A and C can happen at the same time - not mutually exclusive.
B and C cannot happen at the same time - mutually exclusive.

Do you find difficulty to remember this? Think of day and night - they are mutually exclusive.

'OR' rule for Mutually Exclusive Events

If Event A and Event B are mutually exclusive,
P( A or B ) = P(A) + P(B)

E.g.
Gehan throws a die. Calculate the probability of getting number 2 or an odd number.
P(2) = 1/6; P(odd) = 1/2
Since these two events are mutually exclusive,
P(2 or Odd) = 1/6 + 1/2 = 4/6 = 2/3

#### Independent Events

If one event does not influence another event, they are said to be Independent.

E.g.
You throw a die and toss a coin. The outcome of coin does not affect that of die and vice versa; so, these events are independent.

However, now look at the following events:

• Event A - you go to school by bus in time
• Event B - the bus is late

Event A and Event B are not independent; B certainly influences A.

'AND' rule for Independent Events

If Event A and Event B are independent,

P( A and B ) = P(A) X P(B)

E.g.
Natalie throws a die and toss a coin. Calculate the probability of getting a Head and an even number.
P(Head) = 1/2; P(even) = 1/2
Since these two events are independent,
P(Head and even) = 1/2 x 1/2 = 1/4

Work out the following questions:

1) The probability of getting a Head from a biased-coin is 2/3. It is tossed three times. Find the probability of getting three Heads.

2) Two dice are thrown; find the probability of getting the sum of the two numbers, a prime number.

3)The probability of Maria getting an A in maths is 0.7. The probability of her getting an A in History is 0.4. Find the probability of her getting an A in maths, but not in History.

4)Tania will get Play Station-3 from two aunts - one from Australia and the other one from America. However, the two aunts are not on speaking terms.

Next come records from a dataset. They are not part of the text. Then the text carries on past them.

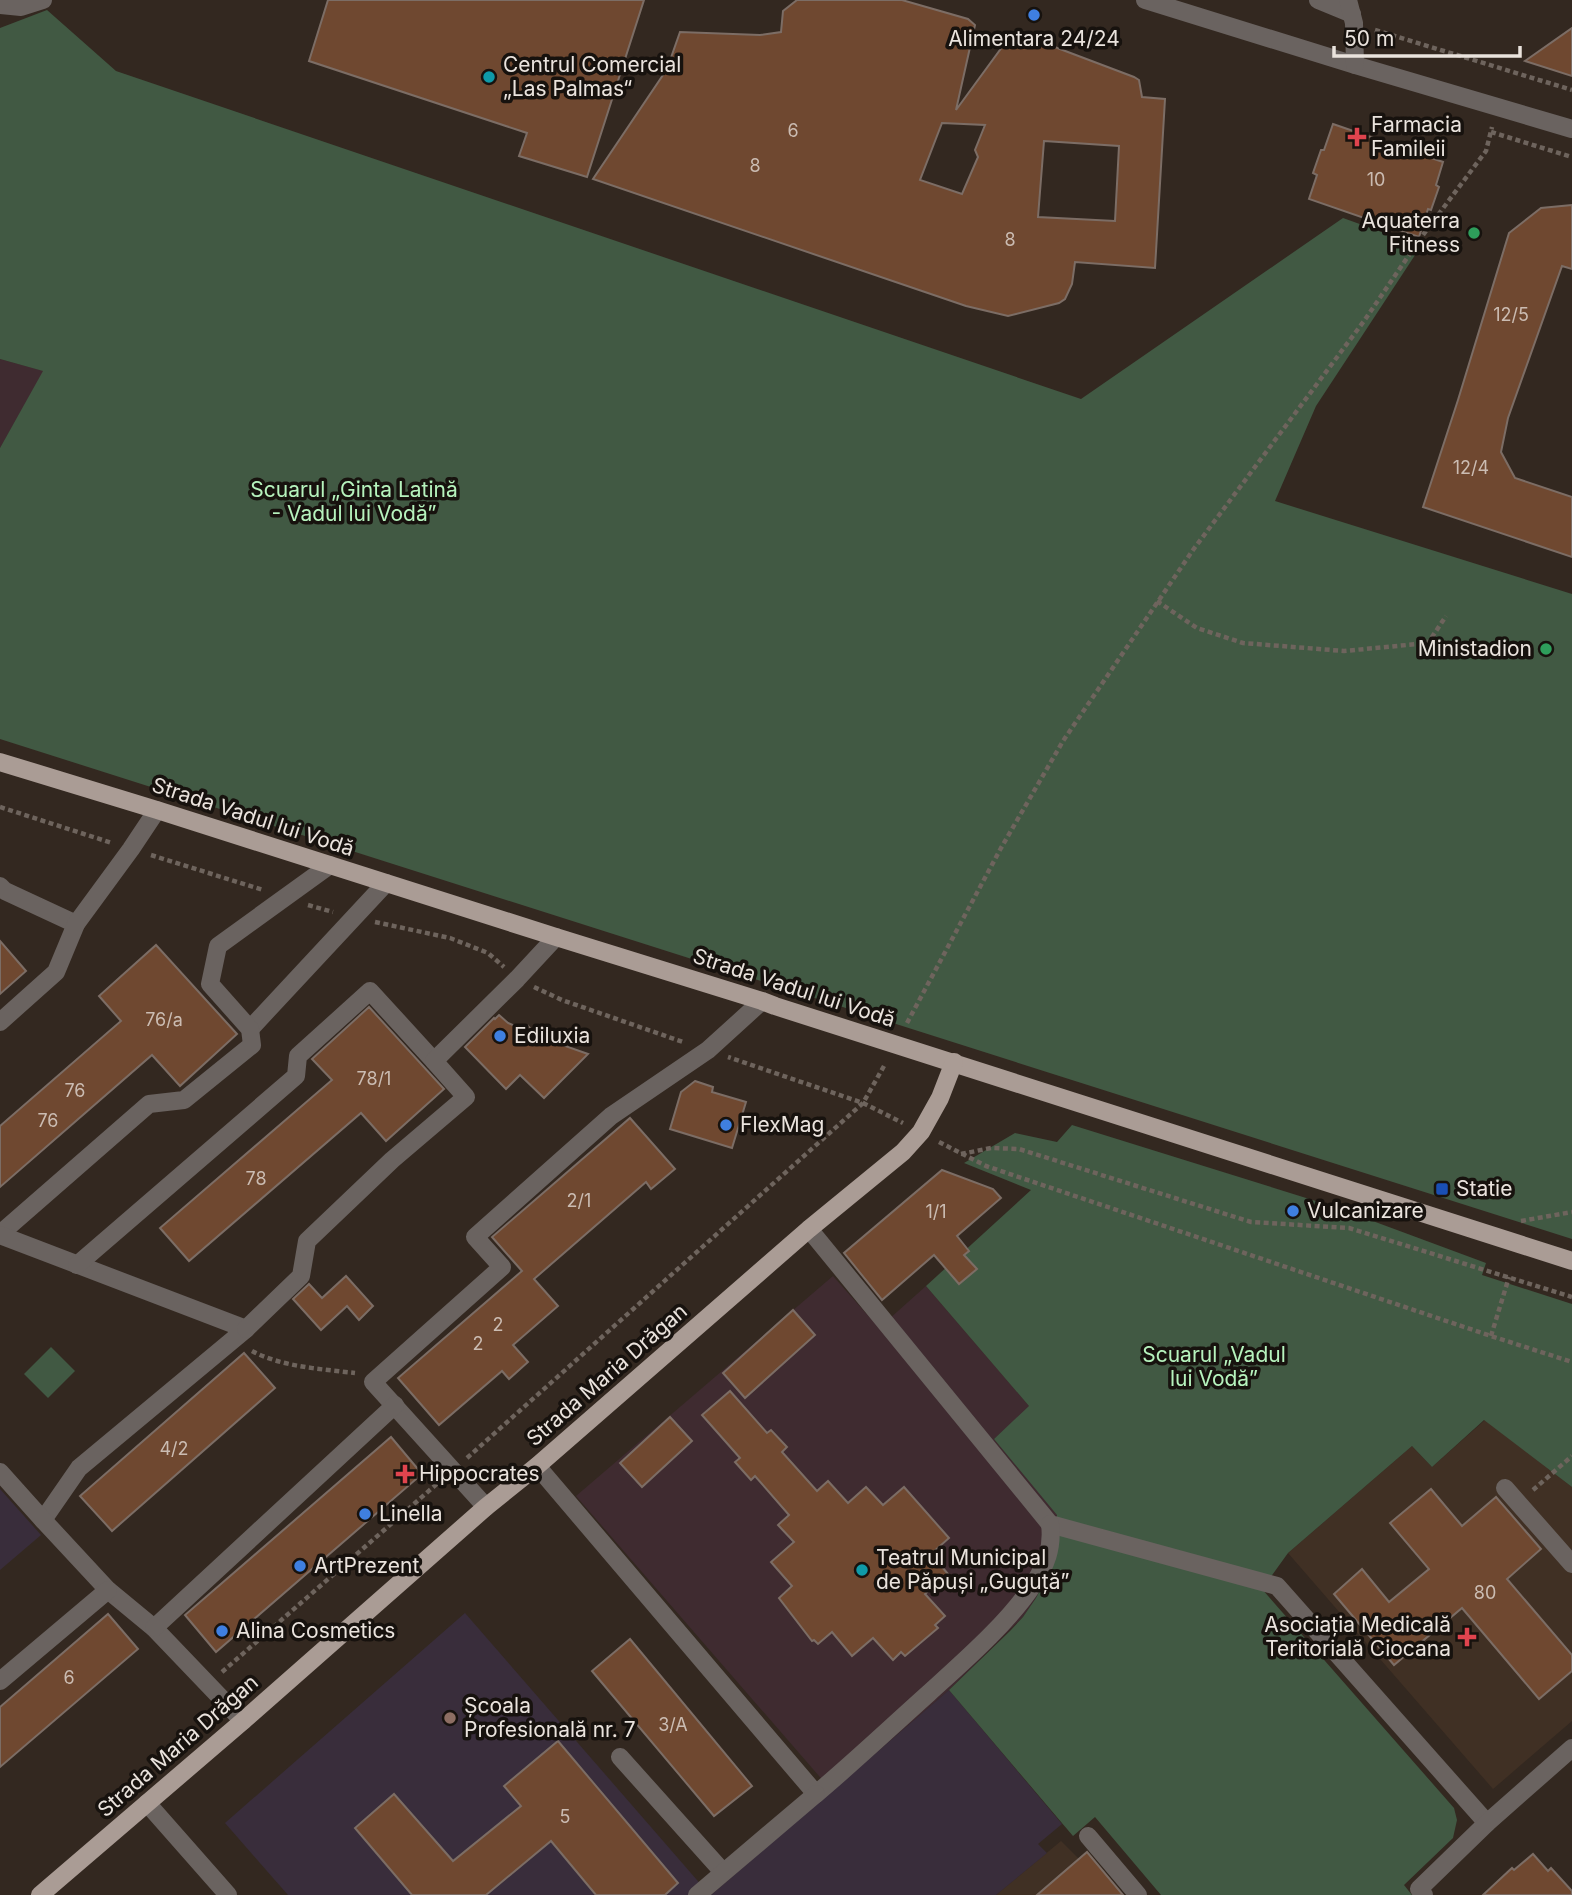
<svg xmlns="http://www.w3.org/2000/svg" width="1572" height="1895" font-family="Inter,sans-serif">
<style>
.commercial{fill:#3f2b30}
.built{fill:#403024}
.education{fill:#392d3b}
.green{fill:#415943}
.building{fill:#6f4830;stroke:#7c6d65;stroke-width:2;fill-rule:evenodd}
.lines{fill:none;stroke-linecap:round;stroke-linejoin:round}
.path{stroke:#6e645d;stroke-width:4.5;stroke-dasharray:5 3.5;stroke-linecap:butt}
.minor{stroke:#6a6360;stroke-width:18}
.major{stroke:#aa9c95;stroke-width:18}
.shop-dot{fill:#3f7fe0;stroke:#17120e;stroke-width:2.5}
.culture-dot{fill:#0f9aa8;stroke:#17120e;stroke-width:2.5}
.health-dot{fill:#e0444e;stroke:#17120e;stroke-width:2.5}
.leisure-dot{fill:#2e9e5b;stroke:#17120e;stroke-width:2.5}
.transit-dot{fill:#1a4fb4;stroke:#17120e;stroke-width:2.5}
.education-dot{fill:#8d6e63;stroke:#17120e;stroke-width:2.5}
.labels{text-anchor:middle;stroke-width:7;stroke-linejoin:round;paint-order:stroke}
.number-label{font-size:18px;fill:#cbbcb2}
.poi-label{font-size:21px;fill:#eae3dd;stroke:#17120e;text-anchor:start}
.park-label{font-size:21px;fill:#b6f3bd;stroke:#17120e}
.street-label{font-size:21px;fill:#eae3dd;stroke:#17120e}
</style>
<rect width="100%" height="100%" fill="#332820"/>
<!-- commercial -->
<g class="commercial">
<path d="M0,359L44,371L0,448Z"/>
<path d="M833,1276L879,1328L926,1286L1030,1407L994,1439L1057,1514L1053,1565L1036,1598L1023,1617L949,1690L832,1791L576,1496Z"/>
</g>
<!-- built -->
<g class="built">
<path d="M1485,1420L1572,1487V1721L1493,1789L1288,1553L1412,1446L1432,1467Z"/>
<path d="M1061,1841L1080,1860L1088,1854L1124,1895H996Z"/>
</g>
<!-- education -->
<g class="education">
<path d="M0,1489L41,1535L0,1570Z"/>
<path d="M465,1613L710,1895H288L225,1823Z"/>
<path d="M949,1690L1062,1824L1038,1844L1047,1853L996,1895H711Z"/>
</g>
<!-- green -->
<g class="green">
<path d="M47,10L116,71L1081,399L1343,218L1421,246L1316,406L1275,501L1572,594V1239L0,739V448L43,371L0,359V28Z"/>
<path d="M1072,1125L1335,1207L1486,1263L1482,1275L1572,1304V1487L1484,1420L1432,1467L1412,1446L1288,1553L1262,1589L1454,1808L1457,1820L1453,1838L1404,1885L1412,1895H1161L1095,1817L1073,1836L949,1690L1010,1631L1023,1617L1036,1598L1053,1565L1057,1515L994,1439L1029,1406L926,1286L1031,1190L964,1163L1015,1133L1057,1142Z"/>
<path d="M51,1347L75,1371L48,1398L24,1374Z"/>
</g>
<!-- building -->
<g class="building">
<path d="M328,0H644L587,177L519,156L527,133L309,61Z"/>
<path d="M797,0H902L968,19L975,25L956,110L1008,39L1015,32L1134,77L1139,80L1142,97L1165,99L1155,268L1075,262L1072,284L1065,299L1059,303L1008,316L966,306L593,179L667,69L680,32L760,35L781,32L783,11ZM942,123L985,125L975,150L978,157L962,194L920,180ZM1044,141L1119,146L1115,221L1038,217Z"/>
<path d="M1572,28V76L1525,61Z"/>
<path d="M1333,124L1443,162L1436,185L1439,187L1431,210L1428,209L1419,237L1309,199L1317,175L1313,173L1321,150H1324Z"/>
<path d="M1572,205V269L1562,266L1508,418L1501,452L1515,478L1572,497V557L1423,507L1458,400L1509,233L1541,208Z"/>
<path d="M0,941L26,971L0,994Z"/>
<path d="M156,945L237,1034L180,1086L152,1055L0,1187V1126L121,1021L99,996Z"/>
<path d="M369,1007L444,1089L386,1141L361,1113L189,1261L160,1228L332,1080L312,1059Z"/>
<path d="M499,1015L508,1023L524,1030L528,1026L536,1035L552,1041L556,1037L565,1046L588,1054L544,1098L520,1075L506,1089L465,1047L494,1018L495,1019Z"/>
<path d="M695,1081L713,1087L712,1092L746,1102L732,1148L670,1129L681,1092Z"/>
<path d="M630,1118L675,1169L651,1189L646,1182L534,1279L558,1306L513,1345L528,1362L509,1379L502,1371L439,1425L398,1378L522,1271L492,1237Z"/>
<path d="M942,1170L993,1189L1001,1198L957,1236L969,1251L964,1255L977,1269L959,1284L934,1255L882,1300L844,1253Z"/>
<path d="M346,1276L373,1306L359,1320L347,1306L321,1330L293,1299L309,1284L322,1298Z"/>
<path d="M793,1310L815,1335L745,1398L723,1373Z"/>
<path d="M244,1353L275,1388L112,1531L80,1496Z"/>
<path d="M730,1391L767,1433L771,1430L787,1447L782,1452L817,1491L828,1481L848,1503L866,1487L883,1505L904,1487L949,1538L931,1554L948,1574L925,1594L945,1616L935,1625L938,1628L905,1656L901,1652L893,1660L873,1638L852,1656L832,1632L818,1644L814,1640L812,1641L779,1598L792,1586L771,1562L794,1542L778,1525L789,1515L755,1476L751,1480L735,1462L740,1458L702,1415Z"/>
<path d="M670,1417L692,1441L642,1487L620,1463Z"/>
<path d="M391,1437L422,1474L216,1652L185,1615Z"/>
<path d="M1431,1489L1462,1526L1496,1497L1541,1549L1507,1579L1572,1655V1671L1539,1699L1462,1608L1394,1665L1334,1594L1362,1569L1389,1602L1429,1569L1390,1523Z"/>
<path d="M108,1614L138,1649L0,1767V1707Z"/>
<path d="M630,1639L752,1786L714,1816L592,1671Z"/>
<path d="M558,1741L678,1883L665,1895H596L551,1841L486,1895H412L355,1828L394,1794L453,1861L521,1806L504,1786Z"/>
<path d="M1087,1852L1123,1895H1037Z"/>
<path d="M1533,1854L1548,1871L1551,1868L1572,1891V1895H1483L1512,1868L1514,1870Z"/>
</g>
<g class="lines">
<!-- path -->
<g class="path">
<path d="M1375,30L1572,90"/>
<path d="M1491,132L1572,157"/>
<path d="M1157,601L1197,628L1243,643L1344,651L1428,643L1446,616"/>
<path d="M0,807L112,843"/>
<path d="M151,855L263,890"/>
<path d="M308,905L333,912"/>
<path d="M375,922L450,938L488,953L504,967"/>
<path d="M534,987L562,1000L683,1042"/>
<path d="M907,1023L1001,848L1063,741L1193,550L1364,321L1420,239L1486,151L1492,127"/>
<path d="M884,1066L863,1103L903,1123"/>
<path d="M939,1142L986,1166L1491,1336L1572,1362"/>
<path d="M961,1154L991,1148L1019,1149L1251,1222L1349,1228L1572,1297"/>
<path d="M1521,1221L1572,1212"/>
<path d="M1491,1336L1509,1277"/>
<path d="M252,1351C282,1367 321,1369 355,1373"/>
<path d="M467,1458L863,1103L728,1057"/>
<path d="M1533,1490L1572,1456"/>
<path d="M222,1672L439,1482"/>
</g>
<!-- minor -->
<g class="minor">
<path d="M1145,0L1355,65L1572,129"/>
<path d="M1318,0L1352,14"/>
<path d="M1348,0L1354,23L1355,65"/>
<path d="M0,5L21,7L43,0"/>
<path d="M0,886L5,891L76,924"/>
<path d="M0,1022L56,972L76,924L131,849L157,810"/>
<path d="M250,1029L386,883"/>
<path d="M809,1229L1050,1524L1277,1586L1487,1823"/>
<path d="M0,1234L149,1104L184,1100L252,1045L250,1029L210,984L218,946L330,865"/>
<path d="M0,1235L246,1329L79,1468L43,1520"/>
<path d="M77,1265L296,1076L298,1056L370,991L434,1061"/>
<path d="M246,1329L301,1276L307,1241L392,1160L466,1097L434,1061L517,979L556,937"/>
<path d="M537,1466L816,1794C854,1762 891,1727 929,1693C963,1662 1008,1623 1033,1585C1046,1565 1053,1548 1050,1524"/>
<path d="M0,1472L43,1520L108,1590L154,1628L243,1721"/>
<path d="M1505,1488L1572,1564"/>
<path d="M486,1507L373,1382L502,1267L475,1237L611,1116L708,1050L762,1001"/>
<path d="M154,1628L395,1405"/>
<path d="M0,1681L108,1590"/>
<path d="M620,1757L723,1872"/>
<path d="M147,1803L228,1895"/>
<path d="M1088,1836L1138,1895"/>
<path d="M697,1895L816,1794"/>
<path d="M1424,1895L1419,1889L1487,1823L1572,1748"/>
</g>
<!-- major -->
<g class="major">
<path d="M0,762L157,810L556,937L762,1001L775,1006L1572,1261"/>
<path d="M40,1895L243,1721L486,1507L537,1466L809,1229L903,1152L921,1132L940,1098L954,1062"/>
</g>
</g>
<!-- markers -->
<g class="shop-dot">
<circle cx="1034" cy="15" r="7"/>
<circle cx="500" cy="1036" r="7"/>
<circle cx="726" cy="1125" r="7"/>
<circle cx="1293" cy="1211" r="7"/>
<circle cx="365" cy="1514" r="7"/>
<circle cx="300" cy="1566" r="7"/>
<circle cx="222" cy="1631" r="7"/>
</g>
<g class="culture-dot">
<circle cx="489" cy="77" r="7"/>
<circle cx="862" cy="1570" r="7"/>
</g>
<g class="health-dot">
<path d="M1353.5 126.5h7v7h7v7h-7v7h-7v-7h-7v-7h7z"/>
<path d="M401.5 1463.5h7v7h7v7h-7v7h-7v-7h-7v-7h7z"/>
<path d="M1463.5 1626.5h7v7h7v7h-7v7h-7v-7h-7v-7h7z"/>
</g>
<g class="leisure-dot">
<circle cx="1474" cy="233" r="7"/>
<circle cx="1546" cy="649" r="7"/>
</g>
<rect class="transit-dot" x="1435" y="1182" width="14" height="14" rx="3.5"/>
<circle class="education-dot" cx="450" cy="1718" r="7"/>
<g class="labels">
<!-- number labels -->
<g class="number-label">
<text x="793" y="137">6</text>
<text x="755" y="172">8</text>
<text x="1376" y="186">10</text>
<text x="1010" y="246">8</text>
<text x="1511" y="321">12/5</text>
<text x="1471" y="474">12/4</text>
<text x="164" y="1026">76/a</text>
<text x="374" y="1085">78/1</text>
<text x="75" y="1097">76</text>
<text x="48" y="1127">76</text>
<text x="256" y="1185">78</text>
<text x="579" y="1207">2/1</text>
<text x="936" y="1218">1/1</text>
<text x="498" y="1331">2</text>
<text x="478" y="1350">2</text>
<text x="174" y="1455">4/2</text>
<text x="1485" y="1599">80</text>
<text x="69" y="1684">6</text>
<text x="673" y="1731">3/A</text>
<text x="565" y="1823">5</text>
</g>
<!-- poi labels -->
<g class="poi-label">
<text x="1034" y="46" text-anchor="middle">Alimentara 24/24</text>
<text x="503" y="72">Centrul Comercial<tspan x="503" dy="24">„Las Palmas“</tspan></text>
<text x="1371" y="132">Farmacia<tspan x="1371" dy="24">Famileii</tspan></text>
<text x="1460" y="228" text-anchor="end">Aquaterra<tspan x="1460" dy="24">Fitness</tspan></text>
<text x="1532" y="656" text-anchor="end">Ministadion</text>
<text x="514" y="1043">Ediluxia</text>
<text x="740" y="1132">FlexMag</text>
<text x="1456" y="1196">Statie</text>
<text x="1307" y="1218">Vulcanizare</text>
<text x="419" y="1481">Hippocrates</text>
<text x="379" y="1521">Linella</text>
<text x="876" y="1565">Teatrul Municipal<tspan x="876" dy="24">de Păpuși „Guguță”</tspan></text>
<text x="314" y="1573">ArtPrezent</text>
<text x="1451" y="1632" text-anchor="end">Asociația Medicală<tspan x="1451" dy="24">Teritorială Ciocana</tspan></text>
<text x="236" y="1638">Alina Cosmetics</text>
<text x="464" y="1713">Școala<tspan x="464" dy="24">Profesională nr. 7</tspan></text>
</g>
<!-- park labels -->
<g class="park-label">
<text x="354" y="497">Scuarul „Ginta Latină<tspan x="354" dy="24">- Vadul lui Vodă”</tspan></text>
<text x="1214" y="1362">Scuarul „Vadul<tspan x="1214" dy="24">lui Vodă”</tspan></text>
</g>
<!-- street labels -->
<g class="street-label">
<text transform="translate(253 817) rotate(18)" y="7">Strada Vadul lui Vodă</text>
<text transform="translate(794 988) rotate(18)" y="7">Strada Vadul lui Vodă</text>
<text transform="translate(607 1375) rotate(-41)" y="7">Strada Maria Drăgan</text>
<text transform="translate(178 1746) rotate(-41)" y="7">Strada Maria Drăgan</text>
</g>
</g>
<!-- scale -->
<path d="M1334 46v10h186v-10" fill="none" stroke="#eae3dd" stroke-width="3.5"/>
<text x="1344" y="46" font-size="21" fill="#eae3dd" stroke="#17120e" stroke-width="5" paint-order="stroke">50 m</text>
</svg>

The probability she gets it from aunt in Australia is 0.7 and from aunt in America is 0.4. Calculate the probability of Tania getting the Play Station-3.

5)There are 30 students in a class:15 of them do maths;10 do biology; and 5 do both. Find the probability of a students doing both and a student doing neither.

6)The letters of the word 'BASE' are placed in a container. Three letters are taken at random. Find the probability of making a 'pronounceable' word.

7)The probability of a marksman firing at a target is 0.75. How many times should he fire at it, if he wants to hit it 25 times?

8)Tina has two choices to go to work: go by bus and by train: the respective probabilities are 0.8 and 0.5. The probability of being late in each mode is 0.6 and 0.3 respectively. Calculate the probability that Tina is late on arrival for work.

9)Two smoke alarms are fitted in a kitchen. The probability of one of them going off is 0.3. Find the probability of just one of them going off in one week.

10)The probabilities of three students getting A* for maths are 0.9, 0.7, and 0.4 respectively. Find the probability of none of them getting A*. Calculate the probability of at least two of them getting A* as well.